> _Requirement_: Write out the full listing, matching it line for line.

> _Task inputs_:
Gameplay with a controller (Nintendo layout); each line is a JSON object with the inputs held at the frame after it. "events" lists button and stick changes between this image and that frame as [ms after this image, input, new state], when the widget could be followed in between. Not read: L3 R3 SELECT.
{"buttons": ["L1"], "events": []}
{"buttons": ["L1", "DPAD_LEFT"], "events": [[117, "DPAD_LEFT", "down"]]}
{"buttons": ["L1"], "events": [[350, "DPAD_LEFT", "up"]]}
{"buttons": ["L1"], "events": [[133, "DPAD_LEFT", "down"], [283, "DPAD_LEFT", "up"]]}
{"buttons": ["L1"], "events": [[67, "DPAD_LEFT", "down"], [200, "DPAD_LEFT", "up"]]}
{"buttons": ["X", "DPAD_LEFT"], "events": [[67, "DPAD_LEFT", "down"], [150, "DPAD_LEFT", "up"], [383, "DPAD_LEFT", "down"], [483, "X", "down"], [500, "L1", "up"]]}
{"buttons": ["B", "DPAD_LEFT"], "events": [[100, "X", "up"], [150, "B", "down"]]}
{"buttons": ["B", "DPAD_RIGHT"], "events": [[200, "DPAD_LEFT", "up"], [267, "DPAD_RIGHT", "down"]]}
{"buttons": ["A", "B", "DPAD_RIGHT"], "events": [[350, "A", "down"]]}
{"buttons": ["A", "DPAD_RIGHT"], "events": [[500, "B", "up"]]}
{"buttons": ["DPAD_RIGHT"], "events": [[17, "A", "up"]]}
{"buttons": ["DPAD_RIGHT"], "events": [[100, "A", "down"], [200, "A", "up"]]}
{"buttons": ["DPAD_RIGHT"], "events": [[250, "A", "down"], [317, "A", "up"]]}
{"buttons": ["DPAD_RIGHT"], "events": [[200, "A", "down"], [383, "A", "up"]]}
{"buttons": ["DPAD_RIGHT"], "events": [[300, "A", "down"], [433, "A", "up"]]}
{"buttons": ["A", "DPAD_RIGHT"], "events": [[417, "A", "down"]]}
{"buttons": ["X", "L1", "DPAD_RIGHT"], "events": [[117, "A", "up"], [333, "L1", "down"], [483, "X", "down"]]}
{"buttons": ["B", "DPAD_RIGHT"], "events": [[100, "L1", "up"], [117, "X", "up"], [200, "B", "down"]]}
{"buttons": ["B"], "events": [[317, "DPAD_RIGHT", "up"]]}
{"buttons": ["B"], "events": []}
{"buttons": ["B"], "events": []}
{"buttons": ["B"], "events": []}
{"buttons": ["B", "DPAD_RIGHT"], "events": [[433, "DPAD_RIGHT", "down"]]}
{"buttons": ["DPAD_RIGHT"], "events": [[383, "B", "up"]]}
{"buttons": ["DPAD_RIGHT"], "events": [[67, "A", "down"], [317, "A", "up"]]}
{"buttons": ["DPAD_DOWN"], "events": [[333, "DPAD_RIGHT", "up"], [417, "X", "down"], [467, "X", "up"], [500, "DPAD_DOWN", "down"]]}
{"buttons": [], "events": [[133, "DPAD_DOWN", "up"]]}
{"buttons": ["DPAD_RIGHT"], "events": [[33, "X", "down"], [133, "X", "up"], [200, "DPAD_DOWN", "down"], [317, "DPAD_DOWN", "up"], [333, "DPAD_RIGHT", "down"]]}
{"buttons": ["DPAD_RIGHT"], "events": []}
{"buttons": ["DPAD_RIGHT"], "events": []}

> _Expected output_:
Gameplay with a controller (Nintendo layout); each line is a JSON object with the inputs held at the frame after it. "events" lists button and stick changes between this image and that frame as [ms after this image, input, new state], when the widget could be followed in between. Not read: L3 R3 SELECT.
{"buttons": ["L1"], "events": []}
{"buttons": ["L1", "DPAD_LEFT"], "events": [[117, "DPAD_LEFT", "down"]]}
{"buttons": ["L1"], "events": [[350, "DPAD_LEFT", "up"]]}
{"buttons": ["L1"], "events": [[133, "DPAD_LEFT", "down"], [283, "DPAD_LEFT", "up"]]}
{"buttons": ["L1"], "events": [[67, "DPAD_LEFT", "down"], [200, "DPAD_LEFT", "up"]]}
{"buttons": ["X", "DPAD_LEFT"], "events": [[67, "DPAD_LEFT", "down"], [150, "DPAD_LEFT", "up"], [383, "DPAD_LEFT", "down"], [483, "X", "down"], [500, "L1", "up"]]}
{"buttons": ["B", "DPAD_LEFT"], "events": [[100, "X", "up"], [150, "B", "down"]]}
{"buttons": ["B", "DPAD_RIGHT"], "events": [[200, "DPAD_LEFT", "up"], [267, "DPAD_RIGHT", "down"]]}
{"buttons": ["A", "B", "DPAD_RIGHT"], "events": [[350, "A", "down"]]}
{"buttons": ["A", "DPAD_RIGHT"], "events": [[500, "B", "up"]]}
{"buttons": ["DPAD_RIGHT"], "events": [[17, "A", "up"]]}
{"buttons": ["DPAD_RIGHT"], "events": [[100, "A", "down"], [200, "A", "up"]]}
{"buttons": ["DPAD_RIGHT"], "events": [[250, "A", "down"], [317, "A", "up"]]}
{"buttons": ["DPAD_RIGHT"], "events": [[200, "A", "down"], [383, "A", "up"]]}
{"buttons": ["DPAD_RIGHT"], "events": [[300, "A", "down"], [433, "A", "up"]]}
{"buttons": ["A", "DPAD_RIGHT"], "events": [[417, "A", "down"]]}
{"buttons": ["X", "L1", "DPAD_RIGHT"], "events": [[117, "A", "up"], [333, "L1", "down"], [483, "X", "down"]]}
{"buttons": ["B", "DPAD_RIGHT"], "events": [[100, "L1", "up"], [117, "X", "up"], [200, "B", "down"]]}
{"buttons": ["B"], "events": [[317, "DPAD_RIGHT", "up"]]}
{"buttons": ["B"], "events": []}
{"buttons": ["B"], "events": []}
{"buttons": ["B"], "events": []}
{"buttons": ["B", "DPAD_RIGHT"], "events": [[433, "DPAD_RIGHT", "down"]]}
{"buttons": ["DPAD_RIGHT"], "events": [[383, "B", "up"]]}
{"buttons": ["DPAD_RIGHT"], "events": [[67, "A", "down"], [317, "A", "up"]]}
{"buttons": ["DPAD_DOWN"], "events": [[333, "DPAD_RIGHT", "up"], [417, "X", "down"], [467, "X", "up"], [500, "DPAD_DOWN", "down"]]}
{"buttons": [], "events": [[133, "DPAD_DOWN", "up"]]}
{"buttons": ["DPAD_RIGHT"], "events": [[33, "X", "down"], [133, "X", "up"], [200, "DPAD_DOWN", "down"], [317, "DPAD_DOWN", "up"], [333, "DPAD_RIGHT", "down"]]}
{"buttons": ["DPAD_RIGHT"], "events": []}
{"buttons": ["DPAD_RIGHT"], "events": []}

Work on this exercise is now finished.